━━ INPUT RECORDS ━━
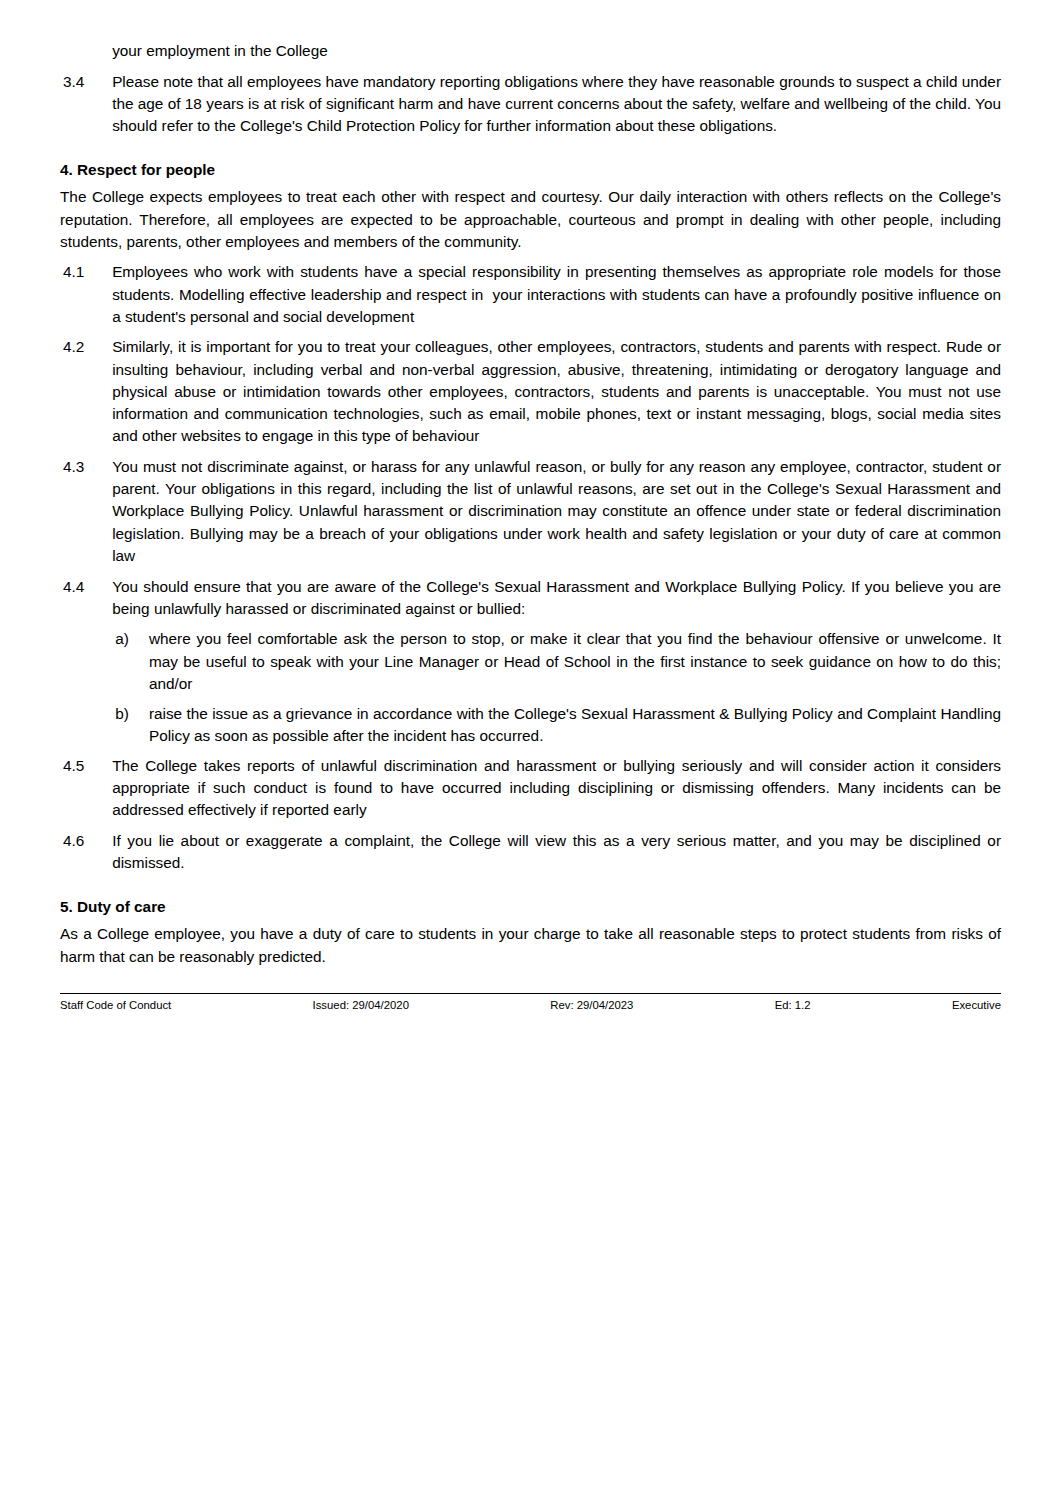your employment in the College
3.4
Please note that all employees have mandatory reporting obligations where they have reasonable grounds to suspect a child under the age of 18 years is at risk of significant harm and have current concerns about the safety, welfare and wellbeing of the child. You should refer to the College's Child Protection Policy for further information about these obligations.
4. Respect for people
The College expects employees to treat each other with respect and courtesy. Our daily interaction with others reflects on the College's reputation. Therefore, all employees are expected to be approachable, courteous and prompt in dealing with other people, including students, parents, other employees and members of the community.
4.1
Employees who work with students have a special responsibility in presenting themselves as appropriate role models for those students. Modelling effective leadership and respect in your interactions with students can have a profoundly positive influence on a student's personal and social development
4.2
Similarly, it is important for you to treat your colleagues, other employees, contractors, students and parents with respect. Rude or insulting behaviour, including verbal and non-verbal aggression, abusive, threatening, intimidating or derogatory language and physical abuse or intimidation towards other employees, contractors, students and parents is unacceptable. You must not use information and communication technologies, such as email, mobile phones, text or instant messaging, blogs, social media sites and other websites to engage in this type of behaviour
4.3
You must not discriminate against, or harass for any unlawful reason, or bully for any reason any employee, contractor, student or parent. Your obligations in this regard, including the list of unlawful reasons, are set out in the College's Sexual Harassment and Workplace Bullying Policy. Unlawful harassment or discrimination may constitute an offence under state or federal discrimination legislation. Bullying may be a breach of your obligations under work health and safety legislation or your duty of care at common law
4.4
You should ensure that you are aware of the College's Sexual Harassment and Workplace Bullying Policy. If you believe you are being unlawfully harassed or discriminated against or bullied:
a)
where you feel comfortable ask the person to stop, or make it clear that you find the behaviour offensive or unwelcome. It may be useful to speak with your Line Manager or Head of School in the first instance to seek guidance on how to do this; and/or
b)
raise the issue as a grievance in accordance with the College's Sexual Harassment & Bullying Policy and Complaint Handling Policy as soon as possible after the incident has occurred.
4.5
The College takes reports of unlawful discrimination and harassment or bullying seriously and will consider action it considers appropriate if such conduct is found to have occurred including disciplining or dismissing offenders. Many incidents can be addressed effectively if reported early
4.6
If you lie about or exaggerate a complaint, the College will view this as a very serious matter, and you may be disciplined or dismissed.
5. Duty of care
As a College employee, you have a duty of care to students in your charge to take all reasonable steps to protect students from risks of harm that can be reasonably predicted.
Staff Code of Conduct Issued: 29/04/2020 Rev: 29/04/2023 Ed: 1.2 Executive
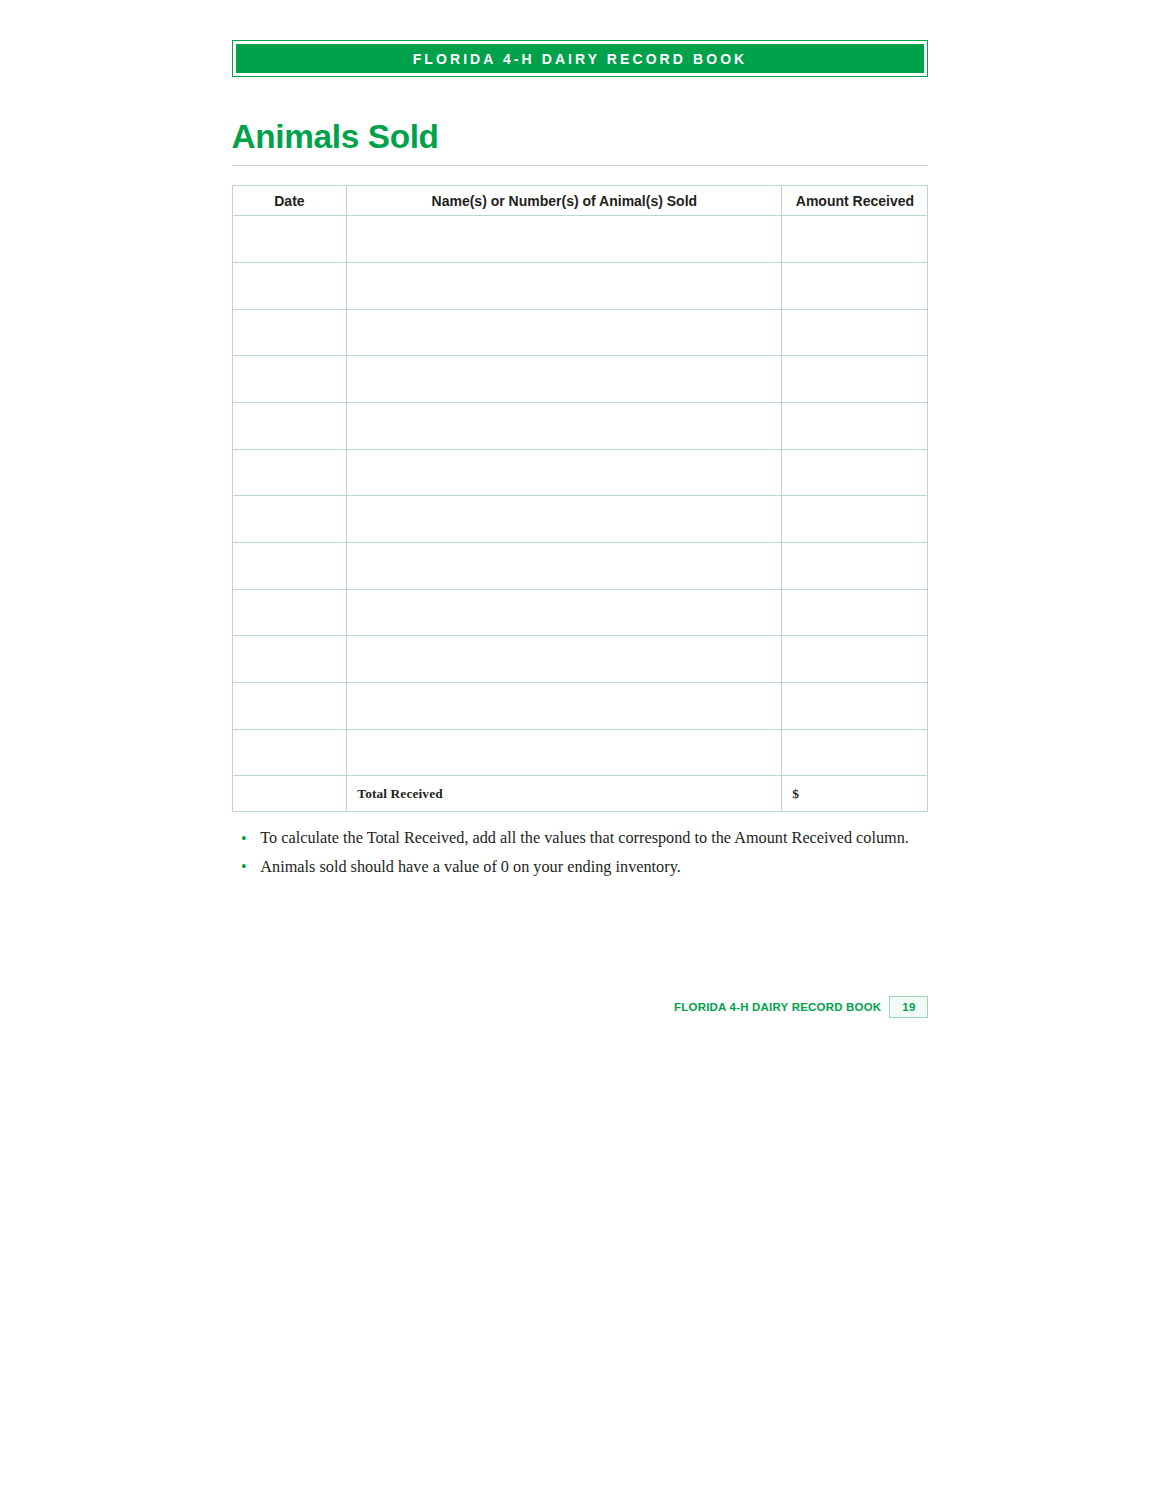Florida 4-H Dairy Record Book
Animals Sold
| Date | Name(s) or Number(s) of Animal(s) Sold | Amount Received |
| --- | --- | --- |
| | Total Received | $ |
To calculate the Total Received, add all the values that correspond to the Amount Received column.
Animals sold should have a value of 0 on your ending inventory.
Florida 4-H Dairy Record Book 19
━━━
* _TASK DESCRIPTION_:
Give back the full listing above word for word, and let no picture through.

* _RESULT FOR THIS EXERCISE_:
your employment in the College
3.4
Please note that all employees have mandatory reporting obligations where they have reasonable grounds to suspect a child under the age of 18 years is at risk of significant harm and have current concerns about the safety, welfare and wellbeing of the child. You should refer to the College's Child Protection Policy for further information about these obligations.
4. Respect for people
The College expects employees to treat each other with respect and courtesy. Our daily interaction with others reflects on the College's reputation. Therefore, all employees are expected to be approachable, courteous and prompt in dealing with other people, including students, parents, other employees and members of the community.
4.1
Employees who work with students have a special responsibility in presenting themselves as appropriate role models for those students. Modelling effective leadership and respect in your interactions with students can have a profoundly positive influence on a student's personal and social development
4.2
Similarly, it is important for you to treat your colleagues, other employees, contractors, students and parents with respect. Rude or insulting behaviour, including verbal and non-verbal aggression, abusive, threatening, intimidating or derogatory language and physical abuse or intimidation towards other employees, contractors, students and parents is unacceptable. You must not use information and communication technologies, such as email, mobile phones, text or instant messaging, blogs, social media sites and other websites to engage in this type of behaviour
4.3
You must not discriminate against, or harass for any unlawful reason, or bully for any reason any employee, contractor, student or parent. Your obligations in this regard, including the list of unlawful reasons, are set out in the College's Sexual Harassment and Workplace Bullying Policy. Unlawful harassment or discrimination may constitute an offence under state or federal discrimination legislation. Bullying may be a breach of your obligations under work health and safety legislation or your duty of care at common law
4.4
You should ensure that you are aware of the College's Sexual Harassment and Workplace Bullying Policy. If you believe you are being unlawfully harassed or discriminated against or bullied:
a)
where you feel comfortable ask the person to stop, or make it clear that you find the behaviour offensive or unwelcome. It may be useful to speak with your Line Manager or Head of School in the first instance to seek guidance on how to do this; and/or
b)
raise the issue as a grievance in accordance with the College's Sexual Harassment & Bullying Policy and Complaint Handling Policy as soon as possible after the incident has occurred.
4.5
The College takes reports of unlawful discrimination and harassment or bullying seriously and will consider action it considers appropriate if such conduct is found to have occurred including disciplining or dismissing offenders. Many incidents can be addressed effectively if reported early
4.6
If you lie about or exaggerate a complaint, the College will view this as a very serious matter, and you may be disciplined or dismissed.
5. Duty of care
As a College employee, you have a duty of care to students in your charge to take all reasonable steps to protect students from risks of harm that can be reasonably predicted.
Staff Code of Conduct Issued: 29/04/2020 Rev: 29/04/2023 Ed: 1.2 Executive
Florida 4-H Dairy Record Book
Animals Sold
| Date | Name(s) or Number(s) of Animal(s) Sold | Amount Received |
| --- | --- | --- |
| | Total Received | $ |
To calculate the Total Received, add all the values that correspond to the Amount Received column.
Animals sold should have a value of 0 on your ending inventory.
Florida 4-H Dairy Record Book 19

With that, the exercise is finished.